Großenhain hat ab 2015 seine ISS. Nein, nicht die bekannte Raumstation, sondern die „Informations- und Servicestelle“, kurz eben ISS. Wer immer noch nicht weiß wovon die Rede ist, kein Wunder, es ist das altehrwürdige Landwirtschaftsamt. Das ist zwar schon seit 2008 offiziell Außenstelle des sächsischen Landesamtes für Landwirtschaft, Umwelt und Geologie – aber das hat natürlich kein Mensch ausgesprochen.

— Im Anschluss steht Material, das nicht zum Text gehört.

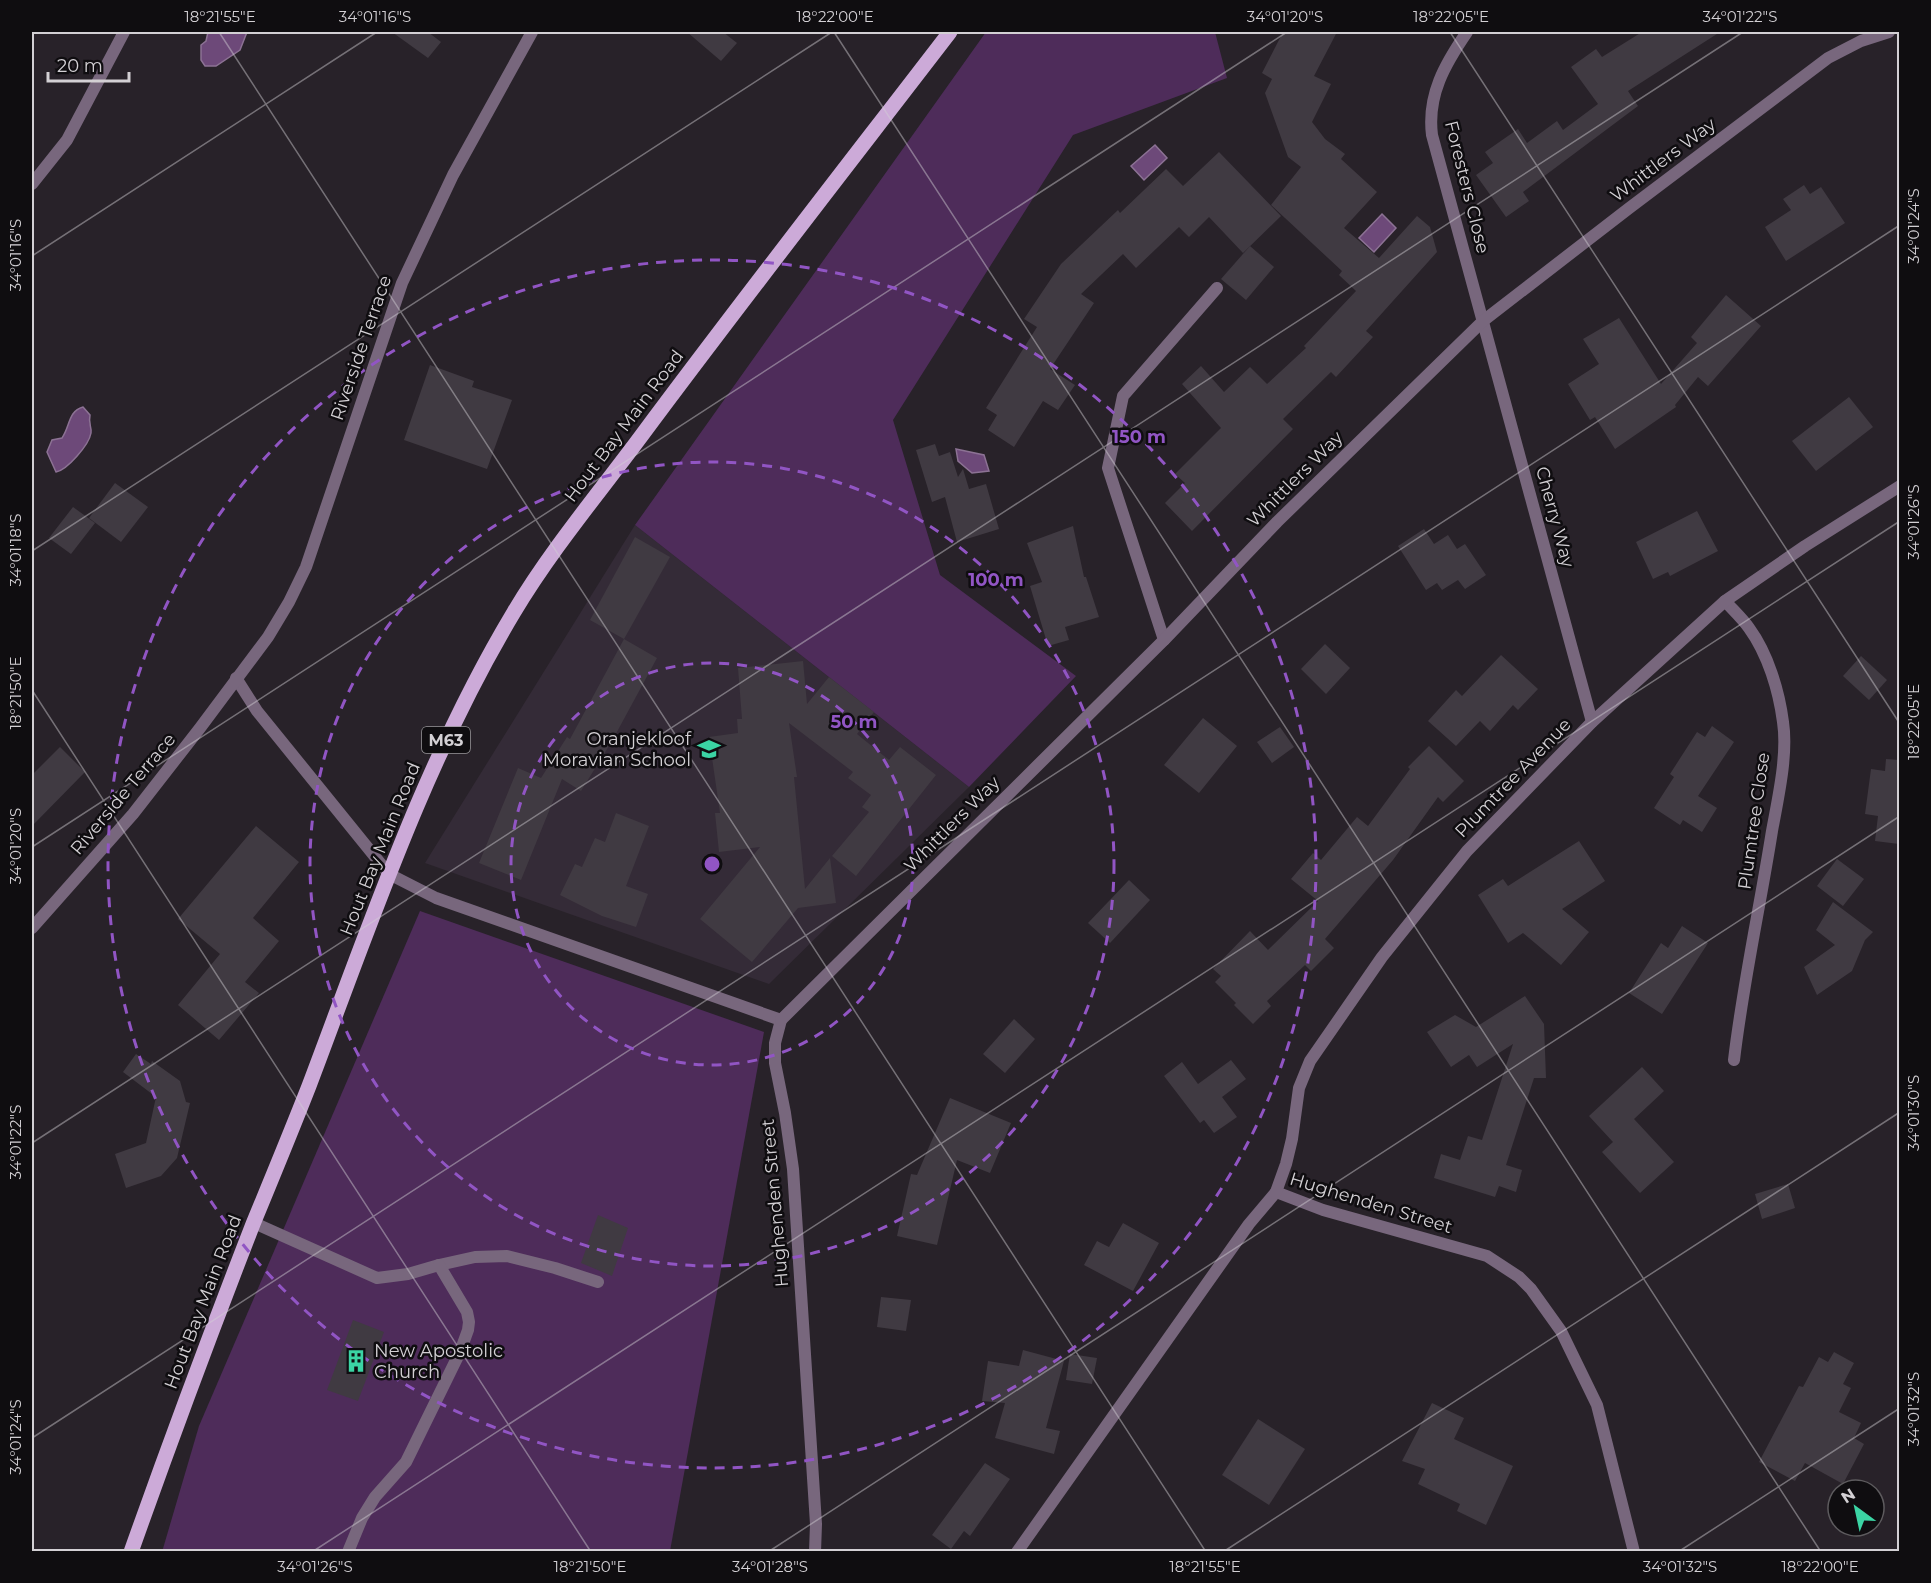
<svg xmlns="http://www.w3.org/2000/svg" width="1931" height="1583" font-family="Montserrat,sans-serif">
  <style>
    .built { fill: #342b37 }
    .green { fill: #4e2c5a }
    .water { fill: #6d4979; stroke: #8c7294; stroke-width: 1.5 }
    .building { fill: #403a42 }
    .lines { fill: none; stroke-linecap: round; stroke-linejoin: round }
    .service { stroke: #78677d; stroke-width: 12 }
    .minor { stroke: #78677d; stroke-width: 12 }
    .primary { stroke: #ccaad8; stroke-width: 15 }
    .ticks { fill: none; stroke: #d3d0d4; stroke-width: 1.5; stroke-opacity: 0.45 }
    .ring { fill: none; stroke: #9155c4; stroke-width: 3; stroke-dasharray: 10 8 }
    .labels { text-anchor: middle; stroke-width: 5; stroke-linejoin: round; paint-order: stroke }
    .shield { fill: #0f0d10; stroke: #989699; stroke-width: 1.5 }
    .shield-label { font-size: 16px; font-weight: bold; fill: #d3d0d4 }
    .street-label { font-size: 18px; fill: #d3d0d4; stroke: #0f0d10 }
    .poi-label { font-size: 18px; fill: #d3d0d4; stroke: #0f0d10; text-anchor: end }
    .centre { fill: #9155c4; stroke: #0f0d10; stroke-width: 3 }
    .ring-label { font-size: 18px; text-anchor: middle; font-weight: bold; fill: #9155c4; stroke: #0f0d10; stroke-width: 5; stroke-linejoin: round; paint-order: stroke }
    .neatline { fill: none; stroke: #d3d0d4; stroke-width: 2 }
    .ticks-label { font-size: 15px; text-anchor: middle; fill: #d3d0d4 }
  </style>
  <rect width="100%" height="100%" fill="#282229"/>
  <path class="built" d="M635 525 969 787 769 984 425 863Z"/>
  <g class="green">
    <path d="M986 32H1215L1227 78 1073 135 893 420 940 575 1076 676 969 787 635 525Z"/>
    <path d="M420 911 764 1032 670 1551 162 1552 199 1426Z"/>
  </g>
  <g class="water">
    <path d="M208 32H247L240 50 216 66H205L201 60V45L206 41Z"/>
    <path d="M1155 145 1167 158 1144 180 1131 166Z"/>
    <path d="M1382 214 1396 228 1374 252 1359 238Z"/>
    <path d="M83 407 90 415C88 424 92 427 91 433 89 445 67 470 56 472L47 452 52 440 62 438C70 427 68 411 83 407Z"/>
    <path d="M956 449 984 455 989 471 972 473 958 461Z"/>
  </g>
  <g class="building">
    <path d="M392 32H428L441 42 428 58Z"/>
    <path d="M687 32H723L737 43 721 61Z"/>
    <path d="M1283 32H1337L1314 76 1331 84 1312 122 1325 139 1345 154 1341 159 1377 192 1344 228 1379 258 1417 216 1430 227 1437 252 1366 331 1373 337 1336 377 1331 372 1283 419 1293 429 1192 531 1165 503 1185 483 1175 474 1221 428 1182 384 1201 366 1224 392 1250 367 1267 384 1306 348 1304 346 1356 291 1339 275 1342 271 1271 205 1301 167 1288 157 1265 93 1272 79 1262 73Z"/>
    <path d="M1642 32H1720L1628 91 1638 106 1523 192 1529 201 1506 217 1476 175 1493 163 1485 152 1518 129 1527 143 1557 121 1563 130 1598 104 1571 67 1596 49 1602 57Z"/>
    <path d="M1219 152 1281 216 1243 253 1209 217 1189 237 1179 227 1136 268 1123 254 1081 294 1094 303 1050 369 1075 385 1058 410 1043 401 1014 447 988 430 997 415 986 408 1037 327 1024 319 1061 264 1118 210 1120 213 1166 169 1183 186Z"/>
    <path d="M1804 185 1810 194 1821 187 1845 223 1786 261 1765 227 1791 210 1783 199Z"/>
    <path d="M1250 246 1274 267 1246 300 1221 279Z"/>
    <path d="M1726 295 1761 326 1708 386 1698 377 1675 405 1676 407 1615 449 1595 417 1590 420 1568 384 1599 364 1583 339 1619 318 1661 384 1697 343 1691 337Z"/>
    <path d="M430 365 474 381 472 387 512 400 487 469 404 440Z"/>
    <path d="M1849 397 1873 427 1816 471 1792 441Z"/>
    <path d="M935 444 939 456 950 452 958 477 963 469 969 489 986 484 999 529 957 542 945 497 932 502 916 450Z"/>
    <path d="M115 483 148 507 121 542 89 518Z"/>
    <path d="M73 507 95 523 71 554 49 538Z"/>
    <path d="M1697 511 1718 551 1670 576 1668 572 1653 579 1636 542Z"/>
    <path d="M1073 526 1084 577H1086L1099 617 1065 627 1069 640 1048 646 1030 586 1042 582 1027 543Z"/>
    <path d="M1424 529 1434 544 1448 535 1457 549 1465 544 1486 575 1465 589 1458 580 1442 590 1437 583 1426 590 1398 546Z"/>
    <path d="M635 537 670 557 624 639 590 620Z"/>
    <path d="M624 639 657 658 612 741 581 791 562 779 521 880 479 863 518 768 541 778 567 737 570 739Z"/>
    <path d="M1325 644 1350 668 1326 694 1301 669Z"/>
    <path d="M1501 655 1538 689 1518 710 1513 705 1490 731 1480 721 1456 746 1428 721 1456 690 1462 696Z"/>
    <path d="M1861 656 1887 680 1869 700 1843 676Z"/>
    <path d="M803 661 807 704 829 677 874 712 857 734 889 760 900 747 936 775 856 876 832 856 869 812 862 807 871 795 848 778 853 772 789 723 797 777H794L805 889 830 858 836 903 798 908 752 962 700 919 760 847 719 852 715 813H720L709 737 738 733 737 719H742L738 668Z"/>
    <path d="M1203 718 1237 746 1199 793 1164 765Z"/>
    <path d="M1712 726 1734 742 1698 796 1717 808 1702 832 1683 820 1680 825 1654 808 1674 777 1670 774 1697 732 1705 737Z"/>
    <path d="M1280 727 1294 747 1272 763 1257 742Z"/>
    <path d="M1429 746 1464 781 1443 802 1438 797 1393 860 1325 939 1334 948 1311 971 1305 965 1267 1001 1271 1006 1253 1024 1234 1005 1236 1003 1215 982 1221 976 1213 969 1250 931 1268 950 1318 901 1291 879 1313 853 1321 860 1357 817 1368 826 1410 769 1408 767Z"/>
    <path d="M60 747 85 772 32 826V775Z"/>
    <path d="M1886 759 1899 760V844L1875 841 1878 816 1865 814 1871 769 1885 771Z"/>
    <path d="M616 813 649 826 626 886 648 894 636 927 602 916 560 895 575 864 582 867 595 838 605 842Z"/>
    <path d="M256 826 299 862 253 918 279 941 245 982 259 993 219 1040 178 1005 220 954 178 919Z"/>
    <path d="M1579 841 1605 881 1562 909 1589 932 1561 965 1523 933 1508 943 1478 895 1503 879 1508 886Z"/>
    <path d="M1837 859 1864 879 1843 906 1817 886Z"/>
    <path d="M1129 880 1150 900 1110 943 1088 923Z"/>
    <path d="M1833 902 1873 932 1865 940 1852 971 1817 995 1804 967 1835 945 1816 930Z"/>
    <path d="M1682 926 1708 943 1662 1014 1629 993 1661 943 1668 948Z"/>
    <path d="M1525 996 1544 1024 1546 1078H1534L1506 1165 1522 1170 1516 1192 1499 1186 1495 1197 1434 1178 1441 1154 1460 1160 1468 1136 1482 1140 1513 1044 1477 1067 1469 1055 1451 1067 1427 1032 1455 1015 1476 1027Z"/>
    <path d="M1014 1019 1035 1039 1005 1073 983 1054Z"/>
    <path d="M136 1054 151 1064 152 1061 180 1081 186 1102 190 1103 177 1158 161 1176 126 1188 115 1154 146 1143 156 1097 123 1072Z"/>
    <path d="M1231 1060 1246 1079 1222 1097 1237 1117 1214 1133 1204 1120 1200 1123 1164 1076 1182 1062 1198 1084Z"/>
    <path d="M1642 1067 1664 1091 1634 1119 1674 1162 1640 1193 1602 1152 1613 1142 1589 1116Z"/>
    <path d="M950 1098 1011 1123 990 1173 957 1160 937 1245 897 1236 911 1174 917 1175Z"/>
    <path d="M1788 1184 1795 1208 1762 1219 1755 1194Z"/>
    <path d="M598 1215 628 1228 612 1276 581 1263Z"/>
    <path d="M1123 1223 1159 1243 1133 1291 1084 1265 1097 1241 1109 1247Z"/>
    <path d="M881 1297 911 1300 906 1331 877 1327Z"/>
    <path d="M353 1320 384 1332 358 1401 327 1390Z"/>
    <path d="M1023 1350 1064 1361 1046 1428 1060 1431 1054 1454 995 1438 1005 1403 982 1401 988 1361 1019 1366Z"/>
    <path d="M1834 1352 1854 1363 1843 1384 1851 1388 1839 1412 1861 1423 1854 1438 1864 1444 1843 1484 1805 1463 1795 1481 1759 1462 1799 1386 1803 1387 1819 1357 1828 1362Z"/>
    <path d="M1070 1354 1097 1358 1092 1384 1066 1380Z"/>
    <path d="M1432 1403 1464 1418 1454 1439 1513 1466 1486 1525 1457 1511 1460 1504 1418 1484 1425 1469 1402 1461Z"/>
    <path d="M1258 1419 1305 1449 1269 1505 1222 1475Z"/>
    <path d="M985 1463 1010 1479 970 1536 964 1531 951 1549 932 1535Z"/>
  </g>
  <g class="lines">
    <g class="service">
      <path d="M254 1223 377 1278 408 1274 439 1265 475 1257 507 1256 555 1268 598 1282"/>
      <path d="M348 1552 362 1518 375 1497 406 1462 460 1352 468 1330 469 1322 467 1312 439 1265"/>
    </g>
    <g class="minor">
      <path d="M1467 32C1445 64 1427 95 1432 135L1592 722"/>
      <path d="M32 184 67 140 124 32"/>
      <path d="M1725 601C1733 610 1742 618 1749 628 1768 654 1779 691 1783 722 1788 755 1778 798 1772 831 1760 907 1743 983 1734 1060"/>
      <path d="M1164 640 1108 468 1123 396 1217 288"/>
      <path d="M236 678 257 711 389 874 436 898 781 1020 775 1043V1063L785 1113 793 1169 816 1524 815 1552"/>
      <path d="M32 928 133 814 200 728 268 637 289 602 306 567 402 283 453 175 532 32"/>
      <path d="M781 1020 1164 640 1277 522 1483 321 1628 209 1828 58 1861 41 1889 32"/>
      <path d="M1276 1192 1323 1210 1487 1256 1519 1277 1531 1289 1561 1331 1597 1405 1634 1552"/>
      <path d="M1017 1552 1249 1224 1276 1192 1286 1164 1292 1139 1299 1088 1310 1061 1382 957 1467 851 1592 722 1725 601 1805 546 1900 486"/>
    </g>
    <path class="primary" d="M131 1552C170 1442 211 1332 253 1224 272 1178 291 1132 309 1086 370 925 425 760 514 612 551 550 599 493 642 435 743 299 847 166 950 32"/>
  </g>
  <path class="ticks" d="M219 32 1206 1552M834 32 1821 1552M1450 32 1900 724M32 256 377 32M32 551 832 32M32 690 591 1552M32 847 1287 32M32 1143 1743 32M32 1438 1900 225M312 1552 1900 521M768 1552 1900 816M1223 1552 1900 1112M1678 1552 1900 1408"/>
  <g class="ring">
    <circle cx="712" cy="864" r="201"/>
    <circle cx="712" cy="864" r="402"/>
    <circle cx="712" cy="864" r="604"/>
  </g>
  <defs>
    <g id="school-bare" transform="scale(1.8)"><path d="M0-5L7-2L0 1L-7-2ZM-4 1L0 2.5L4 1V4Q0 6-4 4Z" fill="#3bd4a4" stroke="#0f0d10" stroke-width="2.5" paint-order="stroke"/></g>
    <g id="building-bare" transform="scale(1.8)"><path d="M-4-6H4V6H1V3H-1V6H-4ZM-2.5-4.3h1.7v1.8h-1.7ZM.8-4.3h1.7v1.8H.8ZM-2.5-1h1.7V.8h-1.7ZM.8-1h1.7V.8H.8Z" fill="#3bd4a4" stroke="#0f0d10" stroke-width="2.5" paint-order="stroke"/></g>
  </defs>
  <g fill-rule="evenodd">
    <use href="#school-bare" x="709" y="749"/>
    <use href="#building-bare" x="356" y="1361"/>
  </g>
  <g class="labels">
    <rect class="shield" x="422" y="727" width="48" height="26" rx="4.5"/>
    <g class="shield-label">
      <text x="446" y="746">M63</text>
    </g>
    <g class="street-label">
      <text transform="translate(1663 160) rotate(-37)" y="6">Whittlers Way</text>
      <text transform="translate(1467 187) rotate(76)" y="6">Foresters Close</text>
      <text transform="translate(361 348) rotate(-71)" y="6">Riverside Terrace</text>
      <text transform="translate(624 426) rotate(-53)" y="6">Hout Bay Main Road</text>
      <text transform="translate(1295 479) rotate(-45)" y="6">Whittlers Way</text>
      <text transform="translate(1555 517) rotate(75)" y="6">Cherry Way</text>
      <text transform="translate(1513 778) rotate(-46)" y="6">Plumtree Avenue</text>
      <text transform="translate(123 794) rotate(-50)" y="6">Riverside Terrace</text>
      <text transform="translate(1754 821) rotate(-82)" y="6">Plumtree Close</text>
      <text transform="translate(952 824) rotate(-45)" y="6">Whittlers Way</text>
      <text transform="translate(380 849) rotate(-68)" y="6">Hout Bay Main Road</text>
      <text transform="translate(775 1203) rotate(-95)" y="6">Hughenden Street</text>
      <text transform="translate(1371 1203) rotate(17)" y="6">Hughenden Street</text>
      <text transform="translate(203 1302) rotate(-69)" y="6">Hout Bay Main Road</text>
    </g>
    <g class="poi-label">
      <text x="691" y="745">Oranjekloof<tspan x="691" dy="21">Moravian School</tspan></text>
      <text x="374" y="1357" text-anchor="start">New Apostolic<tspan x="374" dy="21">Church</tspan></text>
    </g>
  </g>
  <circle cx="712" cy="864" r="9" class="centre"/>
  <g class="ring-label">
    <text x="1139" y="443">150 m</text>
    <text x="996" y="586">100 m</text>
    <text x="854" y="728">50 m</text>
  </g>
  <rect width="1931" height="1583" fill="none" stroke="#0f0d10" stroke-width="66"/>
  <g transform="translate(1856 1508) rotate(327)"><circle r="28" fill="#0f0d10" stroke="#5d5b5e" stroke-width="1.5"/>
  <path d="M0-4.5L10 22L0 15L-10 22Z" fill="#3bd4a4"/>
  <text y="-9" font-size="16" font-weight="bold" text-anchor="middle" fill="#d3d0d4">N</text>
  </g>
  <path d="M48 72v9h81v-9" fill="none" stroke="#d3d0d4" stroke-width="3"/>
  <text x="57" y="72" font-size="18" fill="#d3d0d4" stroke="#0f0d10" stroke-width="4.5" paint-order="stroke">20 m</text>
  <rect x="33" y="33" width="1865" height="1517" class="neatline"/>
  <g class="ticks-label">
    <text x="220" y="22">18°21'55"E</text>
    <text x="375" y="22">34°01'16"S</text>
    <text x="835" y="22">18°22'00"E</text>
    <text x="1285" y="22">34°01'20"S</text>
    <text x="1451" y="22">18°22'05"E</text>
    <text x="1740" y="22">34°01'22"S</text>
    <text transform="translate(1914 226) rotate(-90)" y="5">34°01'24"S</text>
    <text transform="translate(16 255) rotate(-90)" y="5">34°01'16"S</text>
    <text transform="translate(1914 522) rotate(-90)" y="5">34°01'26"S</text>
    <text transform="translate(16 550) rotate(-90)" y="5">34°01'18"S</text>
    <text transform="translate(16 693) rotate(-90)" y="5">18°21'50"E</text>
    <text transform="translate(1914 722) rotate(-90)" y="5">18°22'05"E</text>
    <text transform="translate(16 846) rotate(-90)" y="5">34°01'20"S</text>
    <text transform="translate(1914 1113) rotate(-90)" y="5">34°01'30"S</text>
    <text transform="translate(16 1142) rotate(-90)" y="5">34°01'22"S</text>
    <text transform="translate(1914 1409) rotate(-90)" y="5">34°01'32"S</text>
    <text transform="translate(16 1437) rotate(-90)" y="5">34°01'24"S</text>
    <text x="315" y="1572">34°01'26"S</text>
    <text x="590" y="1572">18°21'50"E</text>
    <text x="770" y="1572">34°01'28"S</text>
    <text x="1205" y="1572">18°21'55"E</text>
    <text x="1680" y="1572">34°01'32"S</text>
    <text x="1820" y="1572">18°22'00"E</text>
  </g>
</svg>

Doch nun sind auch die Amtszeiten vorbei. Großenhain wird – wie auch das Pirnaer Haus – eine Außenstelle des „Förder- und Fachbildungszentrums“ in Nossen. Für Großenhain ist wichtig: Die Mitarbeiter bleiben und die knapp 700 Landwirte, die im Zuständigkeitsbereich Landkreis Meißen und Dresden rund 100 000 Hektar bewirtschaften, können hier ihre Anträge genauso stellen wie bisher. Ausgenommen sind allerdings Anträge für größere Investitionen in der Tierproduktion wie für Ställe. Die werden in der Zentrale Nossen bearbeitet. Das muss man sich erst einmal alles merken, und da dürfte es die Großenhainer freuen, dass ihnen der neue Mann an der Spitze wenigstens bekannt vorkommt.

Handballtrainer und Posaunist

Günter Köster (56), Handballtrainer der Damen im Großenhainer Handballclub, Mitglied im Posaunenchor und seit 1992 Großenhainer. Günter Köster hat mit den Handball-Kindern eine jährliche Streuobstsammelaktion ins Leben gerufen. Die Kösters, die selbst vier Kinder haben, beherbergten Austauschschüler, und er hat den Frühjahrsputz der Handballer organisiert.

Günter Köster kennen also viele. Und nun zieht er als Chef am Remonteplatz ein. „Ich hoffe, dass ich durch den kurzen Arbeitsweg auch wieder etwas mehr Zeit für den Posaunenchor habe“, gesteht er, da er schon fast ein schlechtes Gewissen habe. Die letzten sechs Jahre ist Köster nach Dresden-Klotzsche gefahren. Dort hat er den Kontrolldienst der Agrarwirtschaft geleitet, auch mit rund 30 Mitarbeitern wie jetzt in Großenhain. Er kontrollierte dort mit seinem Team, ob die Regeln eingehalten werden: egal ob beim Düngen, in der Ökolandwirtschaft, beim Etikettieren von Eiern oder Fleisch. Nur ein Beispiel: Ein Lkw voll mit Eierpaletten fasst 366 000 Stück. Wenn man weiß, dass der Unterschied zwischen einem Ei aus Bodenhaltung und einem mit Ökoherkunft zehn Cent beträgt, so Köster, dann ist auch klar, dass es mit jeder Kennzeichnung um viel Geld geht.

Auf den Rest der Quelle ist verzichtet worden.